Segment Start: Given passage

Since then, we haven’t seen the gloom and doom that some feared; nonetheless, it’s not a virus to be taken lightly. And with the announcement in May of the first case of MERS to hit the United States, the Centers for Disease Control and Prevention (CDC) is closely monitoring the situation and is working with international partners to better understand the risks of this virus, including where it came from, how it spreads, and how it can be treated and stopped.

It is caused by what is called a novel coronavirus; a family of viruses named for the crown-like spikes on their surface; human coronaviruses were first discovered in the mid 1960s. They are common viruses that most people get at some point in their lives. They cause diseases ranging from the common cold to Severe Acute Respiratory Syndrome (SARS). Human coronaviruses usually cause mild to moderate upper-respiratory tract illnesses. Coronaviruses can also infect animals. Sometimes you might see Middle East Respiratory Syndrome referred to as MERS-CoV, the CoV represents the coronavirus component.

Although some who have contracted MERS have had few or no symptoms, most confirmed cases of MERS have resulted in acute respiratory illness with fever, cough, and shortness of breath. Some have also reported gastrointestinal symptoms including diarrhea and nausea/vomiting. About 30 percent of those who have contracted MERS have died; most of those who have perished also had an underlying medical condition such as diabetes or cancer, or chronic lung, heart or kidney disease.

Segment End: Given passage
Segment Start: Data to examine

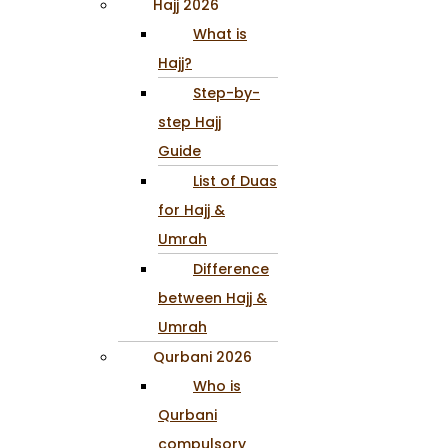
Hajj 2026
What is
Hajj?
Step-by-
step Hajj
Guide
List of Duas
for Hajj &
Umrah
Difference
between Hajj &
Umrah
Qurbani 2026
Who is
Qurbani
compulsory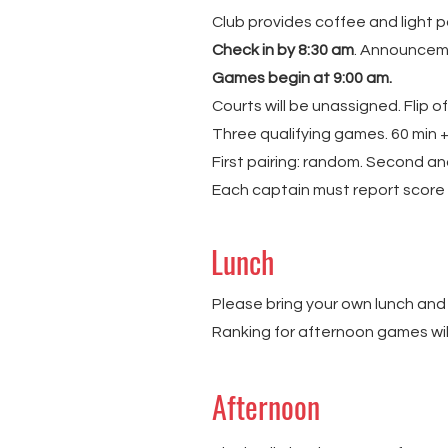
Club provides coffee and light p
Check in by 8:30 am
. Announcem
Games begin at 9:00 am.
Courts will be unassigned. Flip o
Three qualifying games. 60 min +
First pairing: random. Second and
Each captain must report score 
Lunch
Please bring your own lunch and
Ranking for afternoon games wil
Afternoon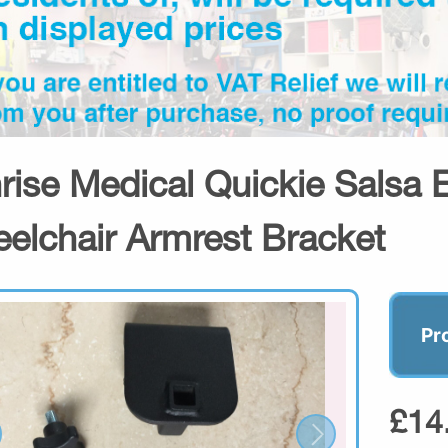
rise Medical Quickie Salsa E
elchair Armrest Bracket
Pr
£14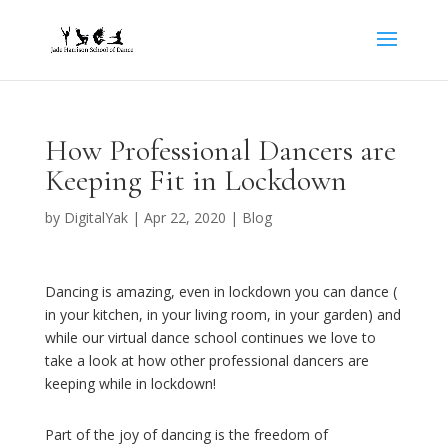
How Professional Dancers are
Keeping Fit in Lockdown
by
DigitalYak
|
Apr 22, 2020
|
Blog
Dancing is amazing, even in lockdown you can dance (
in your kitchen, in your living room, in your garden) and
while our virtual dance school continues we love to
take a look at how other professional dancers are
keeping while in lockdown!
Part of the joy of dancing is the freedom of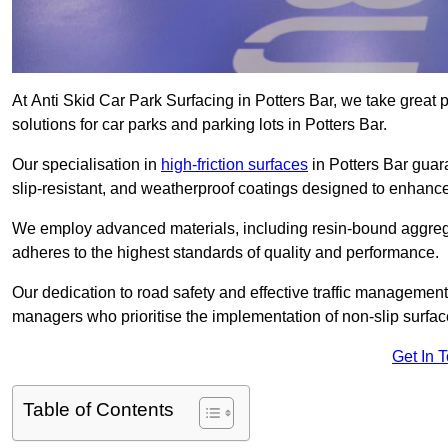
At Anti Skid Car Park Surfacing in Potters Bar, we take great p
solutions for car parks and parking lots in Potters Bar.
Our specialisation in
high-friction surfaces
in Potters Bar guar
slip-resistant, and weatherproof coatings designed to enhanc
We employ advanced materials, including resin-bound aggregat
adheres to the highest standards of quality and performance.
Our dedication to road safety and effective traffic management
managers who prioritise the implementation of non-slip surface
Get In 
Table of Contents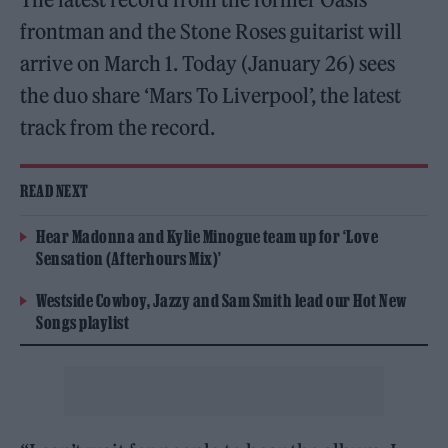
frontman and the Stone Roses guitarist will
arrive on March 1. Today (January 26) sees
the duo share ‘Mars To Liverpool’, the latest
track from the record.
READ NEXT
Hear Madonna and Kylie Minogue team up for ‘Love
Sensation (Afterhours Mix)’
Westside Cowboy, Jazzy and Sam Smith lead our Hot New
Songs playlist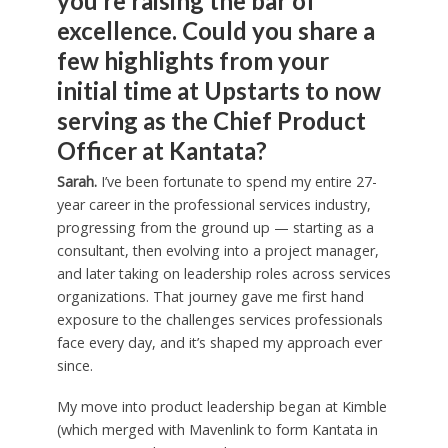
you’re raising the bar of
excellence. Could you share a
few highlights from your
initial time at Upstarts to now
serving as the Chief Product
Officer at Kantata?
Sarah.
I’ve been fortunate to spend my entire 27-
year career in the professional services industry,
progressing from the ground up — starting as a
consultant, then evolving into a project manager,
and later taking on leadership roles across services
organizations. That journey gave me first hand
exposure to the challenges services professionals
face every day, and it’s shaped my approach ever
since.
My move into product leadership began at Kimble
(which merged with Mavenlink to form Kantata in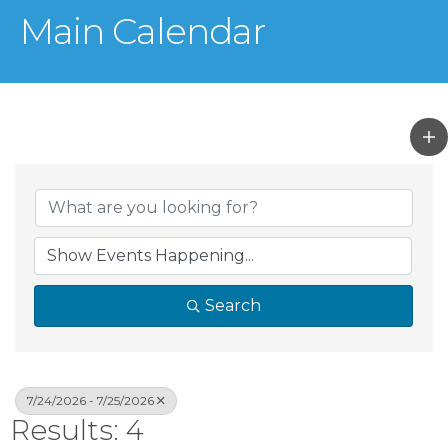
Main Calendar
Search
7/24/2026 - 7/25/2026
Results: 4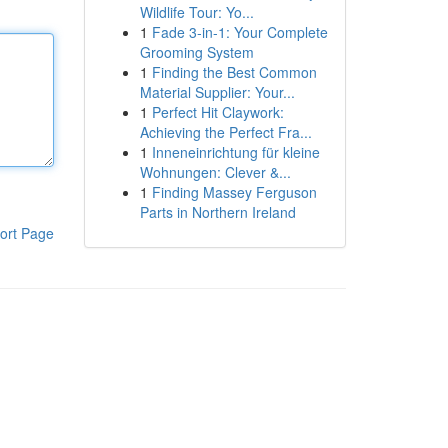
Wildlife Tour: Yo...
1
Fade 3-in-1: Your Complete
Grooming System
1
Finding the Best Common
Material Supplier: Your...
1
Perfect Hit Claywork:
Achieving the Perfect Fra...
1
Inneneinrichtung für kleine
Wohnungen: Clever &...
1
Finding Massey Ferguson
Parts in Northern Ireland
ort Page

Segment End: Data to examine

▶ _Instructions_
a) Translate this sentence from the MERS passage into Spanish: "Coronaviruses can also infect animals."
b) Using the MERS passage, answer these questions:
(i) When were human coronaviruses first discovered?
(ii) In MERS-CoV, what does "CoV" represent?
(iii) About what percentage of those who have contracted MERS have died?
c) Retype the part of the MERS passage between "It is caused" and "the coronavirus component.", inclusive.

▶ _Solutions below_
a) Los coronavirus también pueden infectar a los animales.

b)
(i) In the mid 1960s.
(ii) The coronavirus component.
(iii) About 30 percent.

c)
It is caused by what is called a novel coronavirus; a family of viruses named for the crown-like spikes on their surface; human coronaviruses were first discovered in the mid 1960s. They are common viruses that most people get at some point in their lives. They cause diseases ranging from the common cold to Severe Acute Respiratory Syndrome (SARS). Human coronaviruses usually cause mild to moderate upper-respiratory tract illnesses. Coronaviruses can also infect animals. Sometimes you might see Middle East Respiratory Syndrome referred to as MERS-CoV, the CoV represents the coronavirus component.